2.Gene embeddings from knowledge graphs: Thank you for the suggestion! Our flexible framework can incorporate embeddings from other sources, such as knowledge graphs. To showcase this, we now did additional experiments using Gene Ontology (GO) knowledge graph embeddings as priors (AUPRC shown below on unseen-genes benchmark), which improve our InfoSEM-B (BioBERT) results even further on human cell lines but lag behind our original InfoSEM-B (BioBERT) on mouse cell lines. This is because GO knowledge graph used is specific to human cells. Unlike BioBERT, which is more generic, knowledge graphs have to be chosen carefully depending on the context.
| Method | hESC | hHEP | mDC | mESC |
|---|---|---|---|---|
| DeepSEM | .265(.032) | .435(.019) | .277(.014) | .343(.024) |
| Our InfoSEM-B (one-hot) | .270(.038) | .447(.027) | .224(.012) | .338(.022) |
| Our InfoSEM-B (BioBERT) | .332(.055) | .498(.020) | .298(.028) | .388(.023) |
| Our InfoSEM-B (GO) | .345(.057) | .524(.034) | .275(.011) | .359(.024) |
3.Compute Efficiency: We have now included comparison of run times (in seconds) for different configurations of (num_cell, num_gene) for InfoSEM and other baselines. Our results demonstrate that InfoSEM is faster than popular supervised learning baselines and only slightly slower than DeepSEM, while consistently outperforming them in terms of performance in unseen genes benchmark.
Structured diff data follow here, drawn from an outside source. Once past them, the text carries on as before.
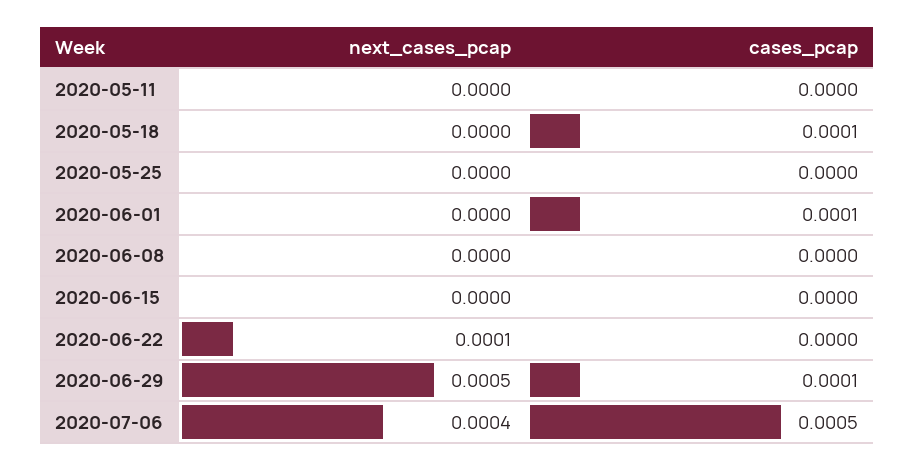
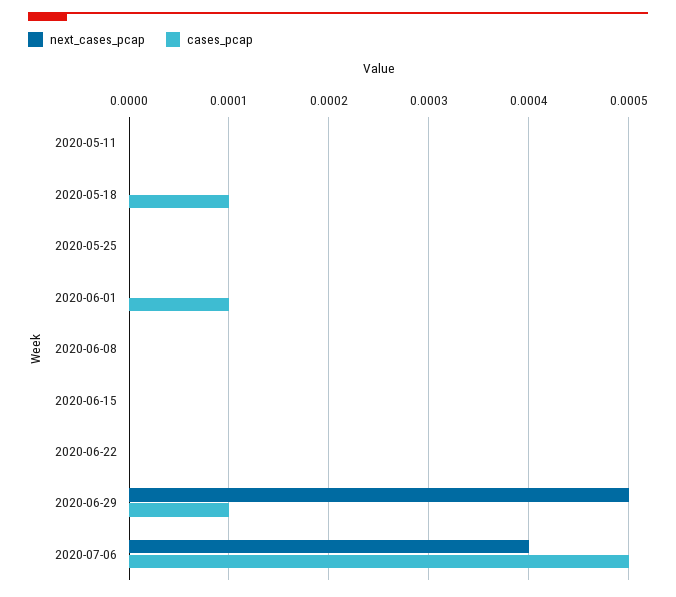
next_cases_pcap, 2020-06-22: 0.0001 -> 0

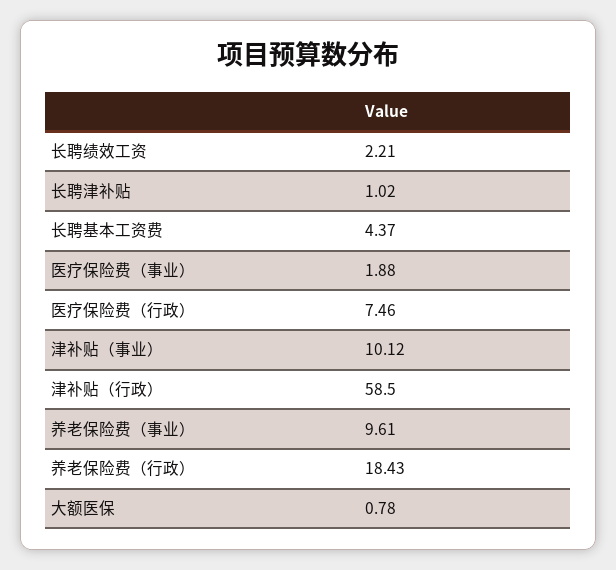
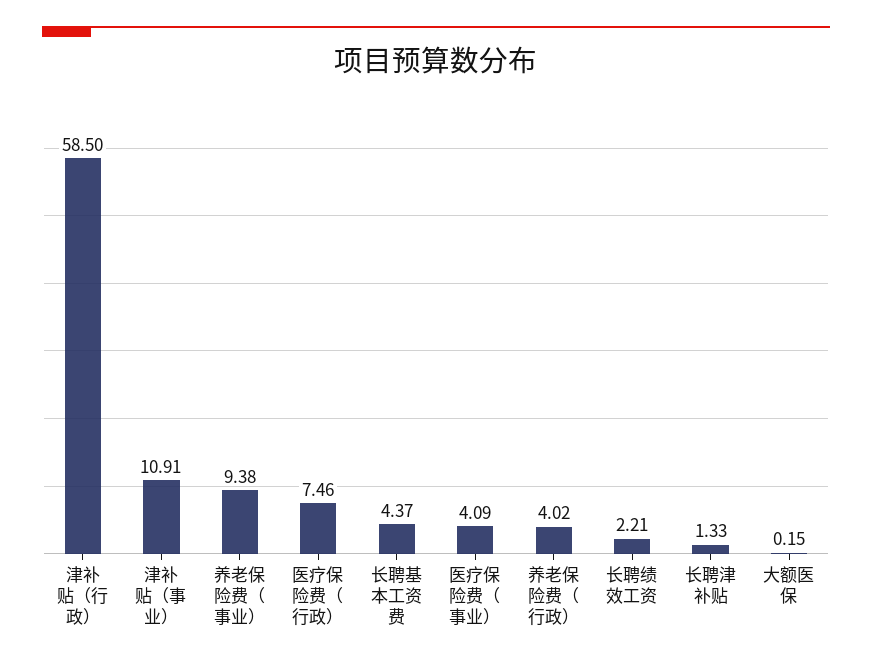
长聘津补贴: 1.02 -> 1.33
医疗保险费（事业）: 1.88 -> 4.09
津补贴（事业）: 10.12 -> 10.91
养老保险费（事业）: 9.61 -> 9.38
养老保险费（行政）: 18.43 -> 4.02
大额医保: 0.78 -> 0.15

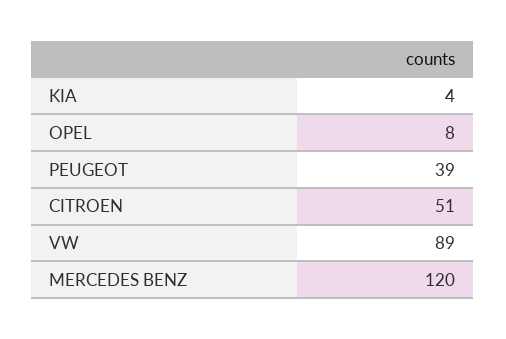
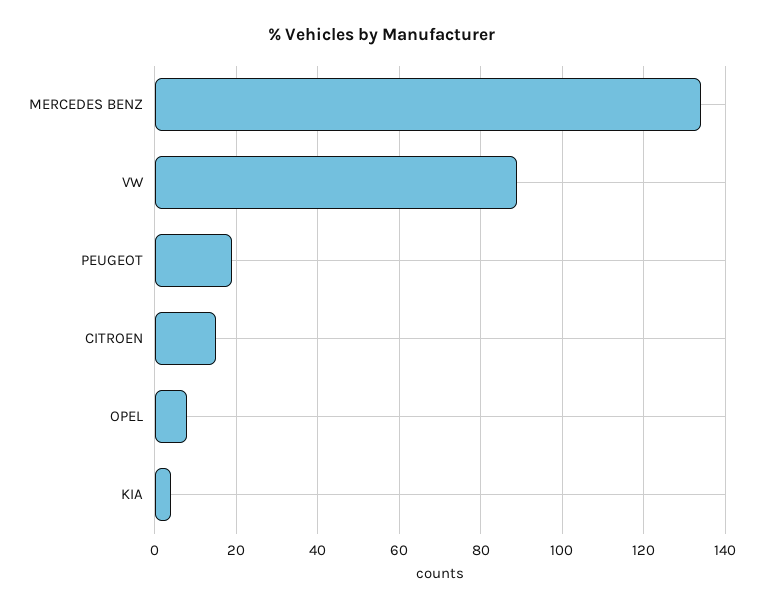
PEUGEOT: 39 -> 20
CITROEN: 51 -> 15
MERCEDES BENZ: 120 -> 135

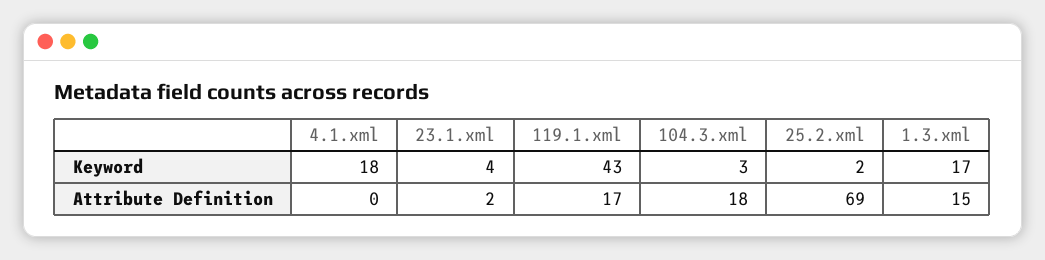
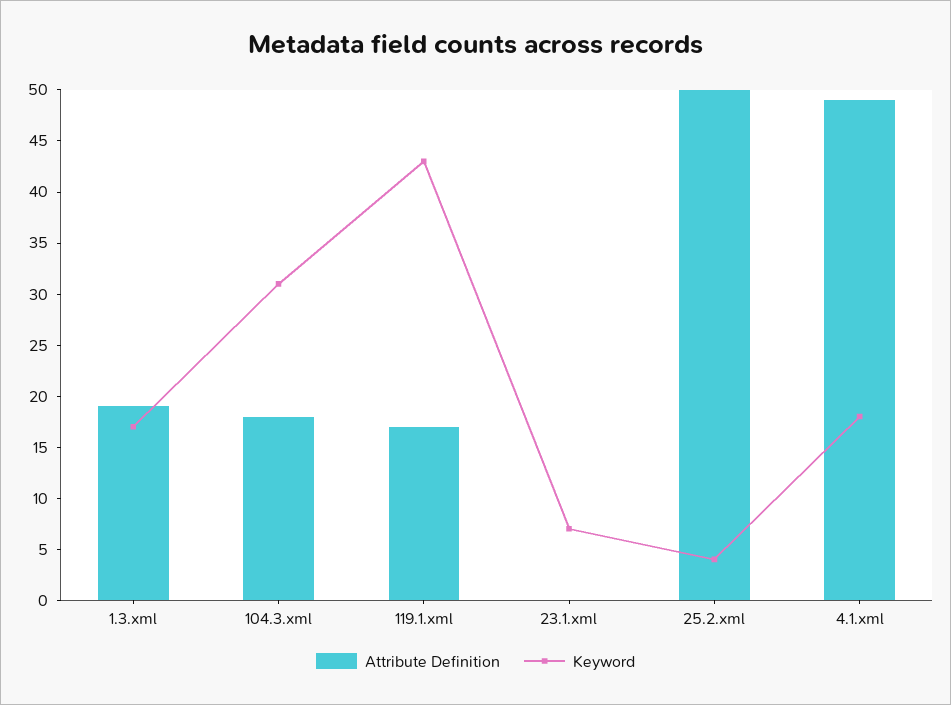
Keyword, 23.1.xml: 4 -> 7
Keyword, 104.3.xml: 3 -> 31
Keyword, 25.2.xml: 2 -> 4
Attribute Definition, 4.1.xml: 0 -> 49
Attribute Definition, 23.1.xml: 2 -> 0
Attribute Definition, 25.2.xml: 69 -> 50
Attribute Definition, 1.3.xml: 15 -> 19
| Model | (454, 844) | (758, 844) | (758, 1291) |
|---|---|---|---|
| scGREAT | 236.30 | 239.96 | 357.52 |
| GENELink | 177.25 | 172.72 | 258.91 |
| SCENIC | 80.81 | 97.74 | 142.51 |
| GRNBoost2 | 9.27 | 10.81 | 13.74 |
| DeepSEM | 91.88 | 112.55 | 116.01 |
| InfoSEM-B | 118.00 | 134.11 | 206.86 |
| InfoSEM-BC | 125.91 | 164.16 | 211.37 |
4.Rationale for Aᵉ and Aˡ splitting of interaction matrix: By splitting the interaction matrix into two components—Aᵉ for the magnitude and Aˡ for the logit—we create a setup where both components can incorporate prior biological knowledge independently so that any possible misspecification of one prior will not affect the other. The prior on Aᵉ, informed by embeddings, acts as a starting point, but the model can adjust its MAP estimate based on data. Similarly, the prior on Aˡ allows for a probabilistic treatment of known interactions, but leaves room for learning from the data where these interactions might not be fully observed.
We hope these clarifications and new results address the reviewer’s concerns and enhance our paper's contributions. We kindly request consideration for a score increase based on this. We are happy to address any further suggestions!
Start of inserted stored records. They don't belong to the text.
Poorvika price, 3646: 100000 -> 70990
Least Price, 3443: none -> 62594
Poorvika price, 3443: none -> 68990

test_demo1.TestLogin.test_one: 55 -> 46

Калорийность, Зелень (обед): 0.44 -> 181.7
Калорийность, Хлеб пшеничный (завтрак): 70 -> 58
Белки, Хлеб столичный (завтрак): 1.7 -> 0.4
This paper proposes an unsupervised generative model for gene regulatory network (GRN) inference incorporating textual gene embeddings from language models as informative priors, improving performance by integrating known gene interactions. A new benchmarking strategy for testing models on unseen genes is introduced, demonstrating that the method outperforms existing supervised and unsupervised methods on multiple real-world datasets.
All reviewers were recommending acceptance of the paper.